Monash hospital treats patients who are identified by a unique patient id. When a patient is admitted to the hospital, the hospital records the patients first and last name, address, date of birth and emergency contact number (if they are not already on the system). They also record the date and time of admission. The system needs to maintain a record of all admissions for a particular patient. When a patient is discharged, the date and time of their discharge for this admission is recorded.
While in the hospital patients are located in a ward. The ward is identified by a ward code. Monash Hospital wishes to record the total number of beds in each ward and the number of currently available (empty) beds. Beds located in a ward are assigned a bed number within that ward – thus, for example, each ward has a bed number 1. The bedside telephone number and bed type are also recorded. Beds are classified (their bed type) as either fixed or adjustable. Not all beds are supplied with a bedside telephone.
During a patient’s admission, they may need to be moved from one bed to another, possibly in a different ward. If this occurs the date and time the patient is assigned to the new bed/ward are recorded (a history of all such bed assignments during admission is required).
While in the hospital each patient is assigned one doctor (identified by a doctor id) as their supervising doctor. A patient’s supervising doctor may be in charge of many admissions. The hospital records each doctor’s first and last names and phone number. A doctor may have one or more specialisations (eg. Orthopaedic, Renal, etc), but not all doctors who work at the hospital have a specialisation.
During their admission, patients are prescribed procedures as part of their care by doctors. Procedures consist of tests such as “X-Rays”, “Blood Tests” etc, they also include medical procedures which might be required such as “Shoulder Replacement”. A patient may have procedures prescribed by their supervising doctor or any other doctor working in the hospital.
A procedure is identified by a procedure code.
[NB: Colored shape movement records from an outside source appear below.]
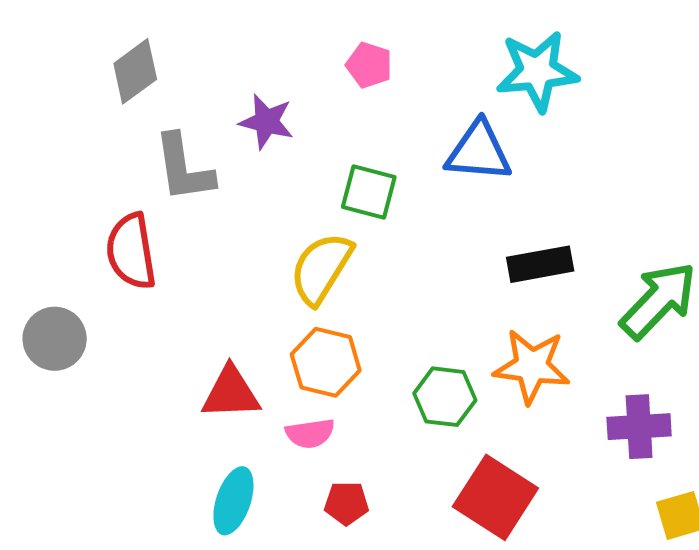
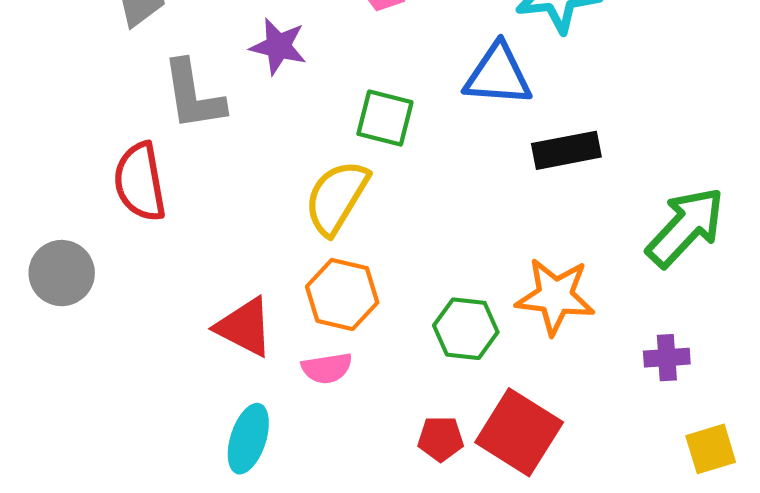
black rectangle: (540, 264) -> (566, 150), moved
red triangle: (231, 393) -> (244, 327), turned 30
purple cross: (639, 427) -> (667, 358), size x0.7
red pentagon: (346, 503) -> (441, 439), moved

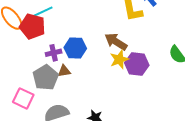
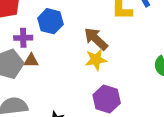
blue hexagon: (75, 48) -> (50, 21), moved
purple hexagon: (137, 64) -> (107, 99), moved

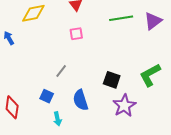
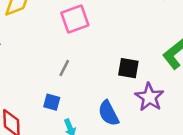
pink square: (76, 34) -> (75, 19), size x1.6
blue semicircle: (81, 100) -> (108, 113), moved

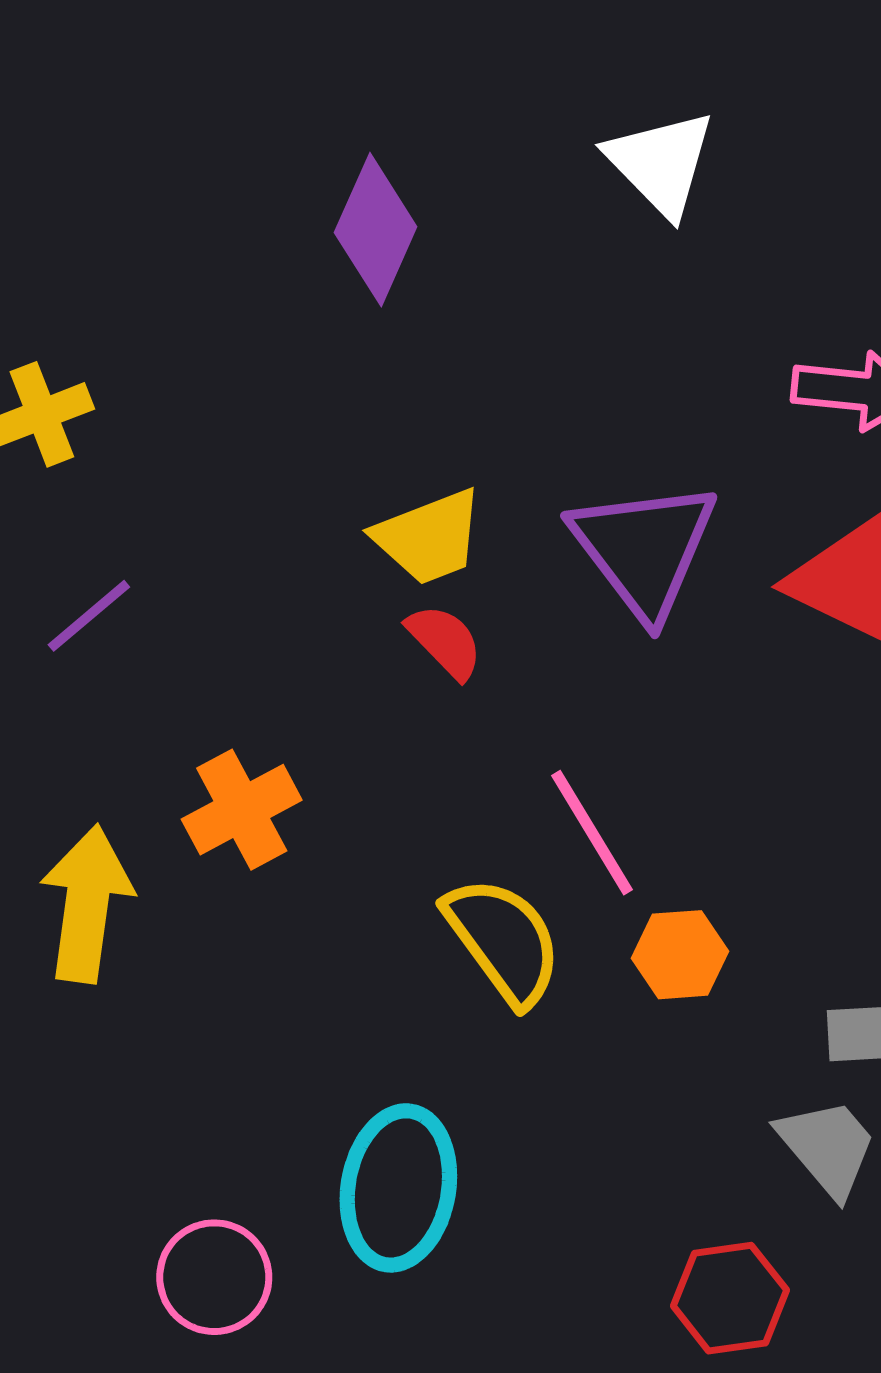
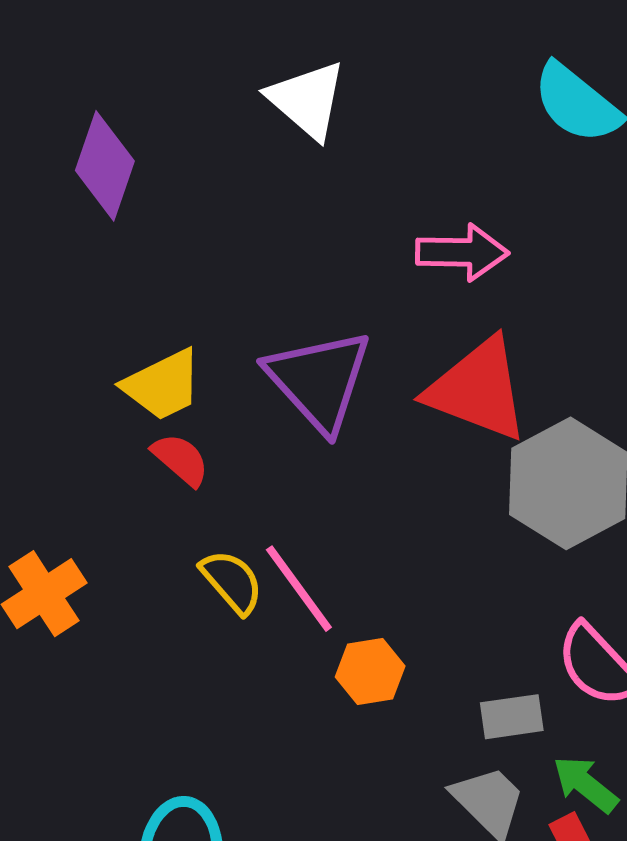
yellow semicircle: (503, 941) -> (232, 582), moved, size x0.7

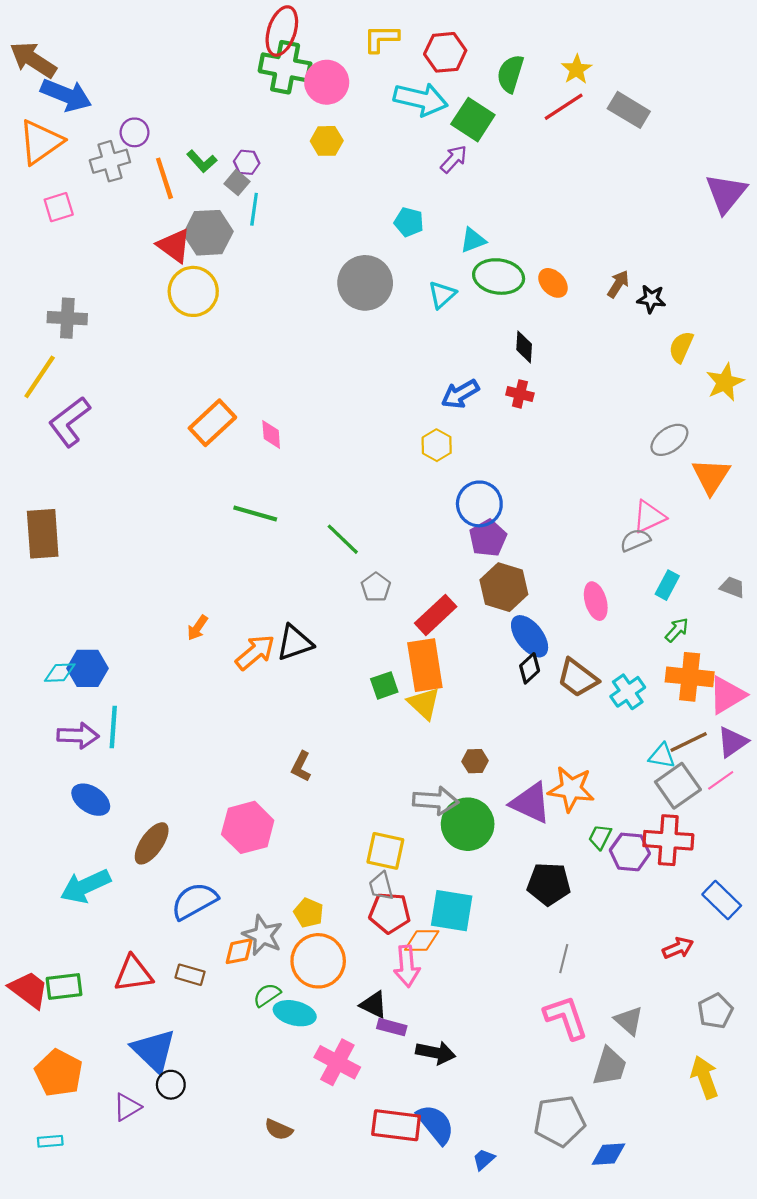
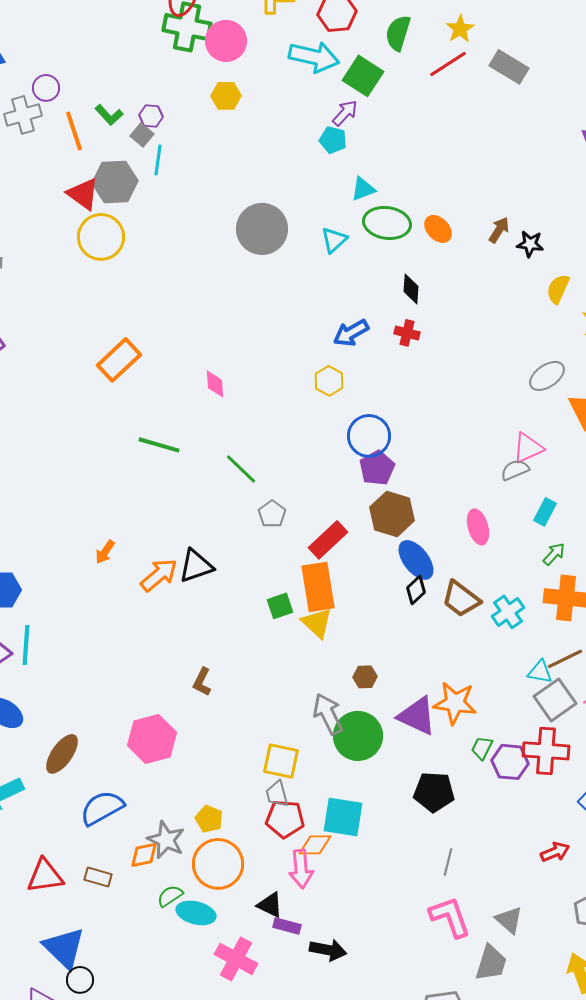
cyan pentagon: (409, 222) -> (333, 140), moved
pink diamond: (271, 435) -> (215, 384), moved
gray arrow: (436, 801) -> (328, 714), turned -120

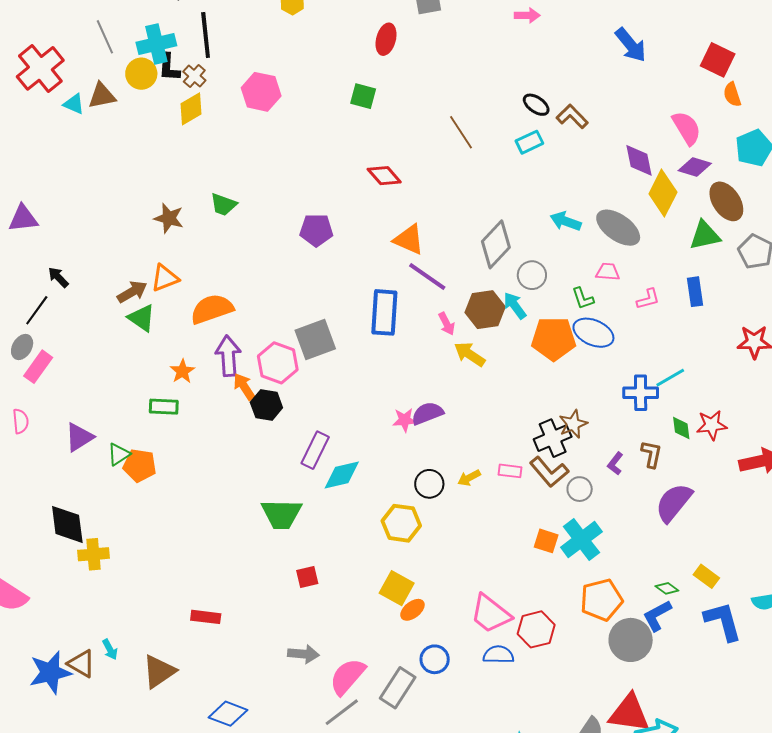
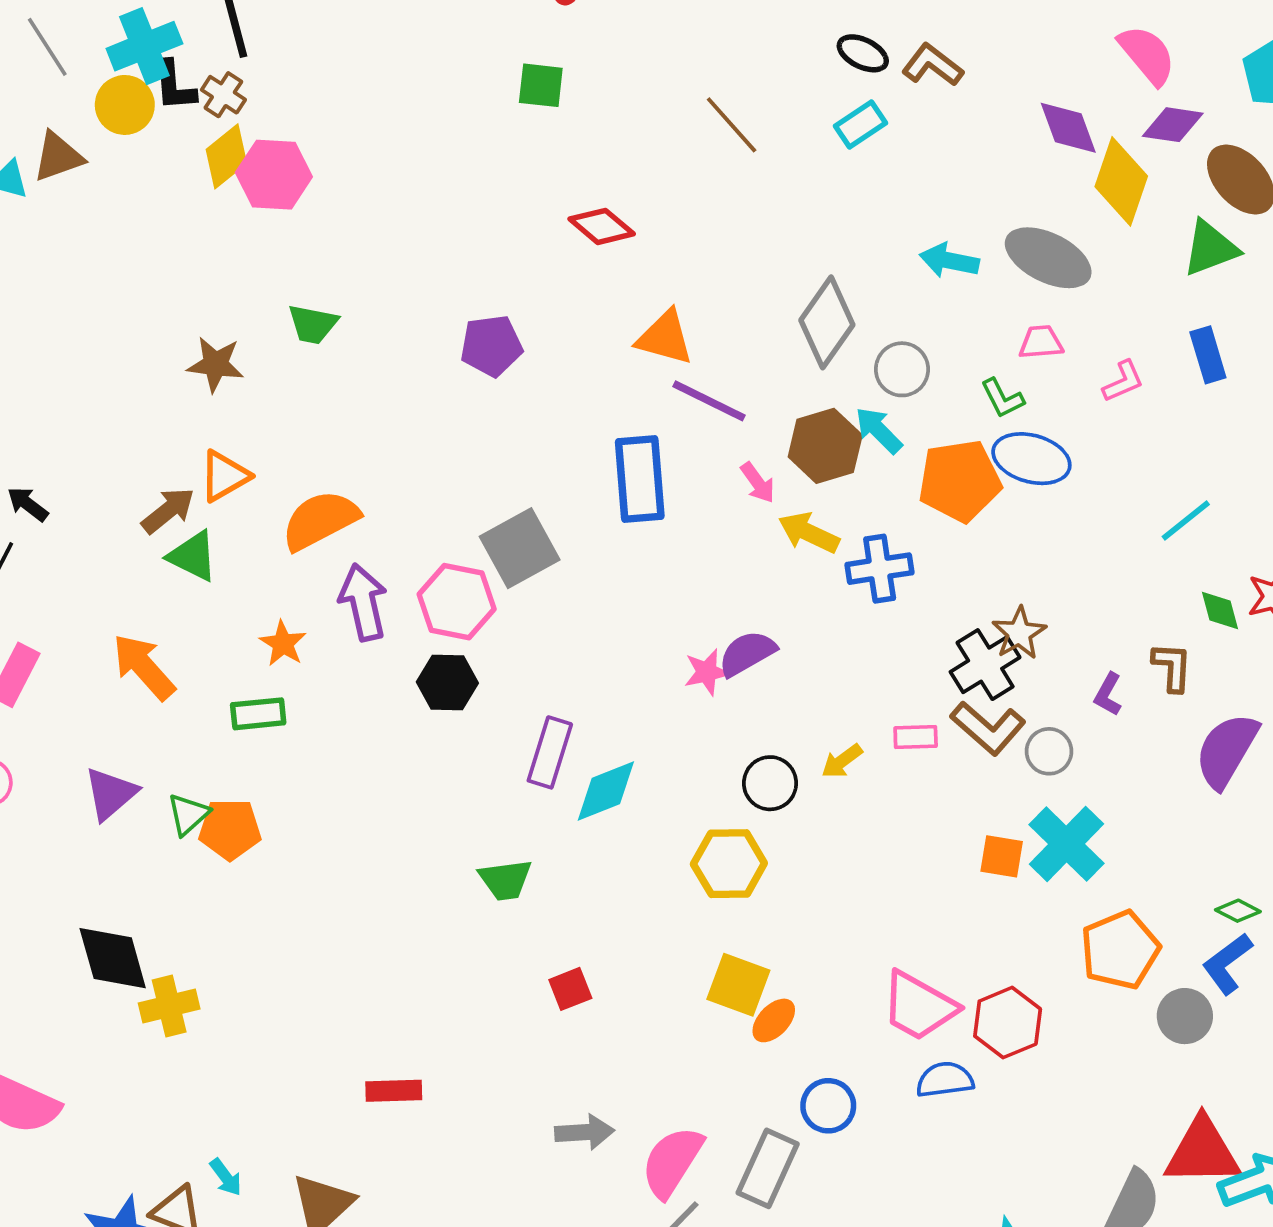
pink hexagon: (261, 92) -> (274, 175), moved
orange arrow: (244, 387) -> (144, 667), moved, size x1.4
blue cross: (641, 393) -> (880, 569), moved
green trapezoid: (281, 514) -> (505, 880), size x0.7
gray circle: (631, 640) -> (1185, 1016), size x0.7

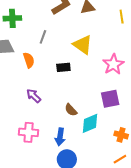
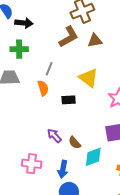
orange semicircle: (29, 60) -> (43, 88), moved
purple arrow: (34, 96) -> (54, 136), moved

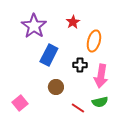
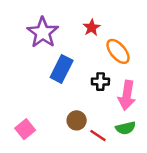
orange ellipse: (94, 41) -> (118, 51), turned -55
brown circle: (56, 87) -> (77, 120), moved

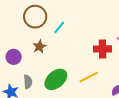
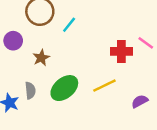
brown star: (39, 47) -> (41, 58), moved
purple circle: (14, 57) -> (13, 41), moved

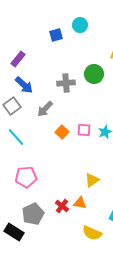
Each procedure has a name (such as “Wrist X-Ray”) and includes a description of what the procedure involves, the time required for the procedure and the current standard patient cost for this procedure. When a particular procedure is prescribed during a patient’s admission, the date and time when the procedure is carried out is also recorded. A particular procedure is completed before any further procedures are run (two procedures cannot occur simultaneously). Some procedures, such as blood tests are carried out by technicians, more complex procedure may require a doctor to perform the procedure.
If a procedure is carried out by a technician the hospital does not record the details of the technician who completed the procedure.
If a doctor carries out the procedure, the doctor who completes the procedure is recorded (the doctor who completes the procedure may be different from the doctor who prescribes it). Even if a team of doctors is involved in the procedure, only one doctor (the doctor in charge) is recorded as completing the procedure.
Monash Hospital only record the details of a procedure carried out on an admission after the procedure has been completed.
Not all admissions require a procedure to be carried out.
Procedures may require “extra” items such as syringes or swabs. Each item held in stock is assigned an item code. The item description, current stock and price are recorded. For accounting purposes, each item is assigned to a unique cost centre, such as Pharmacy, Radiography or Patient Aids. A cost centre is identified by a cost centre code and has recorded the cost centre title and managers name. The quantity of each item used in a particular procedure is recorded.
Patients are billed for the cost for the procedure itself and also any “extra” items which are used as part of a procedure. The billed charge is based on the procedure/item cost at the date and time of the procedure.
Monash Hospital also records details of its nursing staff and their allocation to work in the wards. A nurse cannot work in (be assigned to) different wards on any given day.
A nurse is identified by a unique numeric nurse id. The hospital also records the nurses first and last name. The initial date a nurse is assigned to work in a ward is recorded.
Nurses may be moved between wards as staffing requirements change. When a nurse finishes an allocation with a particular ward the date they finished is also recorded. Within these changes, a nurse may return to a ward they previously worked in, if they do so, a new allocation is recorded.
REMEMBER you must keep up to date with the Moodle assignment 1 forum where further clarifications may be posted (this forum is to be treated as your client). Please be careful to ensure you do not post anything which includes your reasoning, logic or any part of your work to this forum, doing so violates Monash plagiarism/collusion rules.
You are free to make assumptions if needed however they must align with the details here and in the assignment forums and must be clearly documented (see the required submission files).